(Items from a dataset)
:::::
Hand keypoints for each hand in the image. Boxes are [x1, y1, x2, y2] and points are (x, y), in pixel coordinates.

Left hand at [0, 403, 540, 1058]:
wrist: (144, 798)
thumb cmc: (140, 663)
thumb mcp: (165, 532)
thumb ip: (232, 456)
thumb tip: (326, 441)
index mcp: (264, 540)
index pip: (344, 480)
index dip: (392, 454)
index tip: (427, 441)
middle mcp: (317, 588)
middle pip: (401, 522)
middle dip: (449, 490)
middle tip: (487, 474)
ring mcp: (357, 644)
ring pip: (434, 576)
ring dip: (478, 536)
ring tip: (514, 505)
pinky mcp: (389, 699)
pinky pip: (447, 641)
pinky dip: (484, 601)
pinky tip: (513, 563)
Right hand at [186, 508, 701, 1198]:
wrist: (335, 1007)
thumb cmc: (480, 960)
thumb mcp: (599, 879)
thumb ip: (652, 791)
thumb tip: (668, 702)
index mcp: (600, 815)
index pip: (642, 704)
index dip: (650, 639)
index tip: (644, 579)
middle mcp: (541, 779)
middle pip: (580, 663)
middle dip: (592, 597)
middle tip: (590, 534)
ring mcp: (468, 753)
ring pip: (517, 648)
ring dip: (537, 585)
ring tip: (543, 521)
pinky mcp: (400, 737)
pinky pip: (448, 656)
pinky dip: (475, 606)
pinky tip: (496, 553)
:::::
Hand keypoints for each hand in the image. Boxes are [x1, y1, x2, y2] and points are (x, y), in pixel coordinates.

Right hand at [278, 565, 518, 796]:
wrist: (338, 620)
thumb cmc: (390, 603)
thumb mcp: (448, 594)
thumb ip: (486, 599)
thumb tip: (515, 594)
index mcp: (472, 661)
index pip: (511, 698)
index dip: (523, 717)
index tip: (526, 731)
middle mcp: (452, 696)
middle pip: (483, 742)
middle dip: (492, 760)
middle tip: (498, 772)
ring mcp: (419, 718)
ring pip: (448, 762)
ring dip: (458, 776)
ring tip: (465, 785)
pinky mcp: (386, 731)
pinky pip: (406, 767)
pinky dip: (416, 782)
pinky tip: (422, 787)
:::::
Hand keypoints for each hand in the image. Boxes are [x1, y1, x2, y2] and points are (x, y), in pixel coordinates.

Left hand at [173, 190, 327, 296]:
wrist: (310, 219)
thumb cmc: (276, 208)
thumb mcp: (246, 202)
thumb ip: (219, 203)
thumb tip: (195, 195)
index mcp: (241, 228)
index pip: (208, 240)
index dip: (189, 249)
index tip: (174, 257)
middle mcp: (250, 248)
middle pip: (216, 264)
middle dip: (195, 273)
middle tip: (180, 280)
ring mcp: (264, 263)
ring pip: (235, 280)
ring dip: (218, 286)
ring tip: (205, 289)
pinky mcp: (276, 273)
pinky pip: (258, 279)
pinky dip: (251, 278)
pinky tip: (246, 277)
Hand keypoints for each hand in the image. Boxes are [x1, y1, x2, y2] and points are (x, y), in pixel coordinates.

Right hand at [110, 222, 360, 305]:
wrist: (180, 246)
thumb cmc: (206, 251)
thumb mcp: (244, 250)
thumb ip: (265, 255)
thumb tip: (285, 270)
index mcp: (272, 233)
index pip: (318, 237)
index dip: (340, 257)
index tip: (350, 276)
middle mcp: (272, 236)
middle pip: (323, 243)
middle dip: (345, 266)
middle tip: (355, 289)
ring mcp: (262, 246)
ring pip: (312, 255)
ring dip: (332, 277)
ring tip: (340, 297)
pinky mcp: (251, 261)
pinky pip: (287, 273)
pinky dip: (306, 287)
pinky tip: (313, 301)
:::::
Task prompt >> The stretch of entries above that starts with the line containing "index dip: (650, 639)" and goes on through the line containing "pinky tip: (496, 553)" is to be transcribed exactly, and no other line is to be transcribed.

Expected output >>
index dip: (650, 639)
index tip: (644, 579)
middle mcp: (541, 779)
middle pip: (580, 663)
middle dip: (592, 597)
middle tip: (590, 534)
ring mcp: (468, 753)
ring pip: (517, 648)
ring dip: (537, 585)
ring tip: (543, 521)
pinky mcp: (400, 737)
pinky pip: (448, 656)
pinky dip: (475, 606)
pinky tip: (496, 553)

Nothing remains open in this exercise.